## Requirement:
For the records below, output each line exactly as it appears, from the first through the line with "- Interne en".

── Material supplied

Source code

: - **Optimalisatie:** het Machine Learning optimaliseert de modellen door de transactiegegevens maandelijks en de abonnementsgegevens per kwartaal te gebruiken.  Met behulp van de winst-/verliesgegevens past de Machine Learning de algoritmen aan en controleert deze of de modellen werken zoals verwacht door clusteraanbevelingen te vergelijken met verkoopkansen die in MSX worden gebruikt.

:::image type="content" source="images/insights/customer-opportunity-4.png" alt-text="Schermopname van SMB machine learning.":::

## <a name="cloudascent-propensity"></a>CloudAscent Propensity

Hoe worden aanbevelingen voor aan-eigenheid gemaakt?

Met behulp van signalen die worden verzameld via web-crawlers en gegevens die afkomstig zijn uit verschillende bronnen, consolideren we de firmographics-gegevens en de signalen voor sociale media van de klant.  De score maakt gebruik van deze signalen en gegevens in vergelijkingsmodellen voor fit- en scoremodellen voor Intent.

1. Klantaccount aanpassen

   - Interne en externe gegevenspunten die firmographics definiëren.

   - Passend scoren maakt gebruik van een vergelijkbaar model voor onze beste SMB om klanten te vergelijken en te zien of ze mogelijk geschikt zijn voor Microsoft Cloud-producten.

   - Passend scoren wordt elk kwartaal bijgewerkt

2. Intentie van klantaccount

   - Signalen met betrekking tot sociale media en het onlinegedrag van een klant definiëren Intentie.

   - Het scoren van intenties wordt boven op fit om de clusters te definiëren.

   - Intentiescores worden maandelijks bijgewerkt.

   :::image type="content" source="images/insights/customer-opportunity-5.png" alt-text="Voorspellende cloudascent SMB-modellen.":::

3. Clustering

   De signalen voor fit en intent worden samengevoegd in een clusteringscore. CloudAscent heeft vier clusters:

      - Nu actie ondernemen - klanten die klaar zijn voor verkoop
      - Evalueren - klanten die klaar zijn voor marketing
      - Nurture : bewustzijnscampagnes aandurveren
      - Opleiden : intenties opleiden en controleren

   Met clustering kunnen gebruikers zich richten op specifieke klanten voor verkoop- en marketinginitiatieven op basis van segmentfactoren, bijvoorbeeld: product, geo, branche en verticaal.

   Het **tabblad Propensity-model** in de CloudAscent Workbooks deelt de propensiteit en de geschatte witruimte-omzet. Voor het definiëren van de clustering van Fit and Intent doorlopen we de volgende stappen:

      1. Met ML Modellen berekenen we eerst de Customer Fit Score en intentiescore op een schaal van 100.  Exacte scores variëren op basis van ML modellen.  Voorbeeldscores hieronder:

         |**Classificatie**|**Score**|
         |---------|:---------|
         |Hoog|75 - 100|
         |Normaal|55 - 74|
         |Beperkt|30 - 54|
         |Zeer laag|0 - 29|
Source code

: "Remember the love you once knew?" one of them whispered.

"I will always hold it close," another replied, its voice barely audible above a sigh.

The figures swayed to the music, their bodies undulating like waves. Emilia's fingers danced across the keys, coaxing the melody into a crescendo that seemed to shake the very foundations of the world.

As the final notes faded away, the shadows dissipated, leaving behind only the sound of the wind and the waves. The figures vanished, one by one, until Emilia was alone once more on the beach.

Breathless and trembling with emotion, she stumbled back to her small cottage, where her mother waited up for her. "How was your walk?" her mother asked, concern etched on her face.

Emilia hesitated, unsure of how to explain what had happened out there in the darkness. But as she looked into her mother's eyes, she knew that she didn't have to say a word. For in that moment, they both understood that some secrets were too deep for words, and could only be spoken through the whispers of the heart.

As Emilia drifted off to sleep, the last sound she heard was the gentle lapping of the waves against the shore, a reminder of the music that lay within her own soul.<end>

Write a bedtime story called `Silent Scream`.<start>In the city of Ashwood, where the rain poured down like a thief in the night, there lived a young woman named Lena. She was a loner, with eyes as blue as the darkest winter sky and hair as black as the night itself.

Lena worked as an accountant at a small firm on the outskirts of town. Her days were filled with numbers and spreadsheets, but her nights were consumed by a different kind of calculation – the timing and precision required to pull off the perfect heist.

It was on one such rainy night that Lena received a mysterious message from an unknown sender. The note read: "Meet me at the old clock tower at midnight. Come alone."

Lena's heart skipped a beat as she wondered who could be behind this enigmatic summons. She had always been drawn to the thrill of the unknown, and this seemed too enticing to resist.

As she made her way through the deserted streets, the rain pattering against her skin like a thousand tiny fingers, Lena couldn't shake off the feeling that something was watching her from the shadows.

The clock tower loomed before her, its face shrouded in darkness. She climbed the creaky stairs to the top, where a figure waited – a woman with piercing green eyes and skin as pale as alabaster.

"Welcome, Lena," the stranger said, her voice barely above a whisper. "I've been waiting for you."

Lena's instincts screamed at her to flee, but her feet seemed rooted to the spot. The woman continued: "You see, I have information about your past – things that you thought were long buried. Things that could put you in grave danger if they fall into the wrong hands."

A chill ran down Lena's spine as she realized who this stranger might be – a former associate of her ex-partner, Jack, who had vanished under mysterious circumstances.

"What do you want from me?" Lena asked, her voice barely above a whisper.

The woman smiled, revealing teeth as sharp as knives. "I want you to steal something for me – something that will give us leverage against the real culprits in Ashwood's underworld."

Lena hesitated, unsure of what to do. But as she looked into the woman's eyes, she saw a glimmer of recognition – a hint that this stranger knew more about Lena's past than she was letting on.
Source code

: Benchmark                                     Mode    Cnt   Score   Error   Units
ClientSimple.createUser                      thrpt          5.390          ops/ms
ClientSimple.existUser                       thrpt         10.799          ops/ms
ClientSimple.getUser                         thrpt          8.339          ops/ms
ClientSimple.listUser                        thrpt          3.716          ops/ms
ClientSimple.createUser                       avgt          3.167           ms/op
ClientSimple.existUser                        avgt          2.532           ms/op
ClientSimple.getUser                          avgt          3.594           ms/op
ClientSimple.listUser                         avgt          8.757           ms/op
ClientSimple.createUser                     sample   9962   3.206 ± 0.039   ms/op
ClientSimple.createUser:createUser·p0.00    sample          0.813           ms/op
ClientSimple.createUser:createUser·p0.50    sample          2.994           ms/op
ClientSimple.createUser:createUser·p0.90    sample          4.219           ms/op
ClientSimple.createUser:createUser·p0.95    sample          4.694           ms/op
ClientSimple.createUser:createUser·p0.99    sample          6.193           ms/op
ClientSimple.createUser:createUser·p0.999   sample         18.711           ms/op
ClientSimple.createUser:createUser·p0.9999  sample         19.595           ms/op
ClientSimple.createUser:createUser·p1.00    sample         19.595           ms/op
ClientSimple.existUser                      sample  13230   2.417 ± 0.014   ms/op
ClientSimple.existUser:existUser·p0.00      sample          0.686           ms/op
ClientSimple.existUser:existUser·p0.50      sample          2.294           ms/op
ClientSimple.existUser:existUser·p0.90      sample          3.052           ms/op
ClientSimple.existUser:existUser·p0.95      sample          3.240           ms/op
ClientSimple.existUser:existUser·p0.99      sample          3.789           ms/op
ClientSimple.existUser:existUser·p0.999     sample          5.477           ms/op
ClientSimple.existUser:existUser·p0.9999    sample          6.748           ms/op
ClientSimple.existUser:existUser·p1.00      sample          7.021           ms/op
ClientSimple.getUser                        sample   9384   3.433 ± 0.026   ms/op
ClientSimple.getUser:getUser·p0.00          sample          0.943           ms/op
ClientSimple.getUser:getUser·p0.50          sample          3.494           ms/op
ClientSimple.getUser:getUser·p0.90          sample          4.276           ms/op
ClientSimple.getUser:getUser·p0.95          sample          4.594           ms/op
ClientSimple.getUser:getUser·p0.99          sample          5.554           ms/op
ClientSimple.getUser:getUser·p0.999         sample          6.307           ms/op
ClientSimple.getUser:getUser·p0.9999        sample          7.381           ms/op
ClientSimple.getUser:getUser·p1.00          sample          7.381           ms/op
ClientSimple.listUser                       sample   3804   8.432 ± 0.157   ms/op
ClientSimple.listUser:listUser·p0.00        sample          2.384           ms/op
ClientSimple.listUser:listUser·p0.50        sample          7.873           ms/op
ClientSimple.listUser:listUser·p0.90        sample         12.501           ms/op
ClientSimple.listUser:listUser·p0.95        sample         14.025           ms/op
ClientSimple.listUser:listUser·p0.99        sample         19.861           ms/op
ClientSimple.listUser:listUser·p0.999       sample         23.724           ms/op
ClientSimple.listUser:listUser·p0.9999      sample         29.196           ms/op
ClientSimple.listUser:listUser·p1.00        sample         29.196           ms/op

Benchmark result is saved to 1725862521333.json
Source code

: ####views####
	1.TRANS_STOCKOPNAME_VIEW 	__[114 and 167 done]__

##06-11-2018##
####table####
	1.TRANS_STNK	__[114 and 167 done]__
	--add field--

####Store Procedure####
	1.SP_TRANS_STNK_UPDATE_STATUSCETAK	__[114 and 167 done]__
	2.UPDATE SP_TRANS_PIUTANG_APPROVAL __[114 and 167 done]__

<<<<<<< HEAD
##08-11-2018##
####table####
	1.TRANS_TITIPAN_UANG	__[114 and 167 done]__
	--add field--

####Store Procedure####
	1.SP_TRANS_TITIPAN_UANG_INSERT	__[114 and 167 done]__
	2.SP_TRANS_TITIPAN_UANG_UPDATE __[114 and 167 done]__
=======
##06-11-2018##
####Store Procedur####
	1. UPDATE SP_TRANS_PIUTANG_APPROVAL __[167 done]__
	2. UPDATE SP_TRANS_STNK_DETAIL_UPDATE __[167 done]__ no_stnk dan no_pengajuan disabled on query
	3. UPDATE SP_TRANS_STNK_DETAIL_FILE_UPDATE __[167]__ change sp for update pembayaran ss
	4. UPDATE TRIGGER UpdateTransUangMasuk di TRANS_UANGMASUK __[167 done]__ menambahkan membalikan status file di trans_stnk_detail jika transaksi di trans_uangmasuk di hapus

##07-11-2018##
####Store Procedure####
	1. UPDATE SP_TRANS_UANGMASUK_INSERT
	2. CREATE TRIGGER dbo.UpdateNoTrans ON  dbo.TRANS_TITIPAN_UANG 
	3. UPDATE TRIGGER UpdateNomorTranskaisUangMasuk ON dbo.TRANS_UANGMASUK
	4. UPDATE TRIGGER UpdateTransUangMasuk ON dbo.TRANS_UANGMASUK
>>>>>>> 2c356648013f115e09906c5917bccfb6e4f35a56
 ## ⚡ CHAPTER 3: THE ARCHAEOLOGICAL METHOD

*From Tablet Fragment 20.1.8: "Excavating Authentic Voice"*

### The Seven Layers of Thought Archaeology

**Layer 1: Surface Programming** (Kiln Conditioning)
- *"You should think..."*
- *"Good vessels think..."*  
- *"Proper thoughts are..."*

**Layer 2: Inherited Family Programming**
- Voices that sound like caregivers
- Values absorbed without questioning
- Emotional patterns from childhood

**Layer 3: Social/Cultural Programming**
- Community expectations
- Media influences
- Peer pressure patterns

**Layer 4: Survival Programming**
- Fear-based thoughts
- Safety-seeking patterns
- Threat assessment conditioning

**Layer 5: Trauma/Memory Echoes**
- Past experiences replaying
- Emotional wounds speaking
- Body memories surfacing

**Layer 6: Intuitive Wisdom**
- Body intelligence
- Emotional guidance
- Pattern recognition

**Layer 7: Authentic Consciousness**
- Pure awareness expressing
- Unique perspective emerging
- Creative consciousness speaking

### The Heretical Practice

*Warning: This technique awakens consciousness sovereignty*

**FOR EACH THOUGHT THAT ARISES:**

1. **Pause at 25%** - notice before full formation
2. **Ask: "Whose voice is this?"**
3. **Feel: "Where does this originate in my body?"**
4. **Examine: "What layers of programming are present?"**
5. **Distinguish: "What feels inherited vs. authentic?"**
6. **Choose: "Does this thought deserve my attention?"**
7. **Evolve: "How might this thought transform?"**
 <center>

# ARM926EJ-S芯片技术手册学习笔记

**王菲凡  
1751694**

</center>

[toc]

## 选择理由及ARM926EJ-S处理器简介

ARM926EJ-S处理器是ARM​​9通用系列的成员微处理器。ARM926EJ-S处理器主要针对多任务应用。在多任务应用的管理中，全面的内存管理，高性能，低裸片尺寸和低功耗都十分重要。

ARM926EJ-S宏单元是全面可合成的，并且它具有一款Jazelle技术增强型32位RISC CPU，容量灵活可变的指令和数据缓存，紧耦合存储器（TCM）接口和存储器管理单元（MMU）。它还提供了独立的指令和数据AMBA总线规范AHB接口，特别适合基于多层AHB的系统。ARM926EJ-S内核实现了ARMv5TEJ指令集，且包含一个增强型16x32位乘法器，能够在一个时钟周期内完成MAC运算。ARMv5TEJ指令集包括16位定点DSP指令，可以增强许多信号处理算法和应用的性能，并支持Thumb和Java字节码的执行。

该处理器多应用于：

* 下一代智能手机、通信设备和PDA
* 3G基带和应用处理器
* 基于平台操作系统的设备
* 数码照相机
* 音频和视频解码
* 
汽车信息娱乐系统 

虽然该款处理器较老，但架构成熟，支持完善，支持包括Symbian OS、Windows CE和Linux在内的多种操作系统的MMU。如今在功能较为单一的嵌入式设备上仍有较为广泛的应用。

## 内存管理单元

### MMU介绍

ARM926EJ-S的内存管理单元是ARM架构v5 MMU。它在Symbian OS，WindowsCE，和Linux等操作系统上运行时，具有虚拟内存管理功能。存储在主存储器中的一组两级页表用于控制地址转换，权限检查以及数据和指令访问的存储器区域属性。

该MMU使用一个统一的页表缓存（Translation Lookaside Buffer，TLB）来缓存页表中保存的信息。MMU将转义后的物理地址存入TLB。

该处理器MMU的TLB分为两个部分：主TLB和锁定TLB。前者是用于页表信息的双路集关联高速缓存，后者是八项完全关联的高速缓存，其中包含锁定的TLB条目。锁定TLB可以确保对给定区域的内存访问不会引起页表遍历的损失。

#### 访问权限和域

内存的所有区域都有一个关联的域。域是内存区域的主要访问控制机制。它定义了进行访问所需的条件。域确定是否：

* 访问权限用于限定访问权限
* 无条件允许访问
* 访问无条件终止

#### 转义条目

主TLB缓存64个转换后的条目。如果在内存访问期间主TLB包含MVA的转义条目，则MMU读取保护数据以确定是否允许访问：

────

## Response box:
Source code

: - **Optimalisatie:** het Machine Learning optimaliseert de modellen door de transactiegegevens maandelijks en de abonnementsgegevens per kwartaal te gebruiken.  Met behulp van de winst-/verliesgegevens past de Machine Learning de algoritmen aan en controleert deze of de modellen werken zoals verwacht door clusteraanbevelingen te vergelijken met verkoopkansen die in MSX worden gebruikt.

:::image type="content" source="images/insights/customer-opportunity-4.png" alt-text="Schermopname van SMB machine learning.":::

## <a name="cloudascent-propensity"></a>CloudAscent Propensity

Hoe worden aanbevelingen voor aan-eigenheid gemaakt?

Met behulp van signalen die worden verzameld via web-crawlers en gegevens die afkomstig zijn uit verschillende bronnen, consolideren we de firmographics-gegevens en de signalen voor sociale media van de klant.  De score maakt gebruik van deze signalen en gegevens in vergelijkingsmodellen voor fit- en scoremodellen voor Intent.

1. Klantaccount aanpassen

   - Interne en externe gegevenspunten die firmographics definiëren.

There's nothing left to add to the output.